Fryslân is a low-lying region and water is everywhere. In ancient times the inhabitants built artificial mounds, called terpen which had houses and sometimes entire villages built on top; these would become islands when the land flooded. Later, beginning in the Middle Ages, dikes were built to protect the lowlands from the rivers and sea. Canals were dug to drain the land with windmills pumping excess water into the rivers, thus creating the landscape, now considered "typically Dutch". Nowadays diesel and electric pumps are used. The network of drainage canals and the many lakes makes the province ideal for water sports, especially sailing. With its wide vistas and large farms, the province is predominantly agricultural.
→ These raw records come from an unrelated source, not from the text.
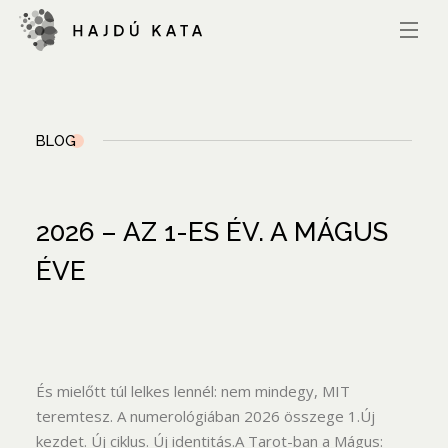
BLOG
2026 – AZ 1-ES ÉV. A MÁGUS
ÉVE
És mielőtt túl lelkes lennél: nem mindegy, MIT
teremtesz. A numerológiában 2026 összege 1.Új
kezdet. Új ciklus. Új identitás.A Tarot-ban a Mágus: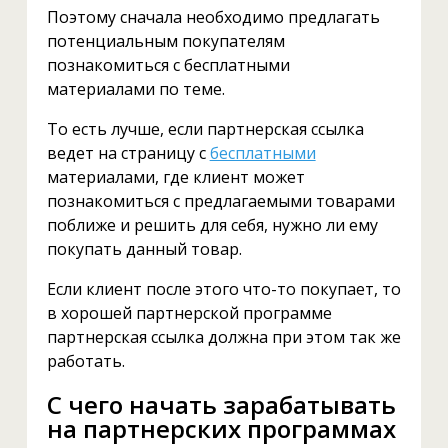
Поэтому сначала необходимо предлагать
потенциальным покупателям
познакомиться с бесплатными
материалами по теме.
То есть лучше, если партнерская ссылка
ведет на страницу с
бесплатными
материалами, где клиент может
познакомиться с предлагаемыми товарами
поближе и решить для себя, нужно ли ему
покупать данный товар.
Если клиент после этого что-то покупает, то
в хорошей партнерской программе
партнерская ссылка должна при этом так же
работать.
С чего начать зарабатывать
на партнерских программах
Raising livestock, particularly black and white Frisian cattle and dairy farming are vital to its economy.

View to Town Hall

Historically Fryslân was part of the region of Frisia, named after its Germanic inhabitants, the Frisians. The region was incorporated into the Franchise empire and its inhabitants ultimately became Christians in the 8th century, after the first missionary, Boniface of Ireland, had been killed after he had defiled a sacred tree. Medieval Frisia was divided into three regions: East Frisia, most of which ultimately became part of Germany; West Frisia, which was incorporated into the county of Holland; and Middle Frisia, roughly equivalent to the modern Dutch Friesland, which remained relatively independent until, after a civil war between two parties (called "Schieringers" and "Vetkopers") one of those parties asked for foreign help. From 1498 (under Count Albrecht of Saxonia, now part of Germany) until 1581 and under the Spanish King Philip II) the country was ruled by foreign sovereigns.

Bridge, Hindeloopen

Yet the Frisians always retained their desire for freedom. In the Middle Ages they were a free country, although under the immediate authority of the German Emperor. Feudalism, prevalent elsewhere in the Netherlands, was unknown, and when the Dutch count William IV tried to bring this people of farmers, bargemen and fishermen into subjection, he and his army suffered a severe defeat in which he and many of his men were killed in 1345 near the village of Warns. The battle cry of the Frisians during the battle is purported to have been "Leaver dea as slaef" (Rather dead than being a slave). Resisting Spanish rule, Friesland's inhabitants joined the Union of Utrecht that established the Republic of the Seven United Provinces in 1579. The highly independent Frisians however appointed their own stadtholders until 1748 when William IV of Orange became the Dutch republic's only stadtholder, ending effective autonomy.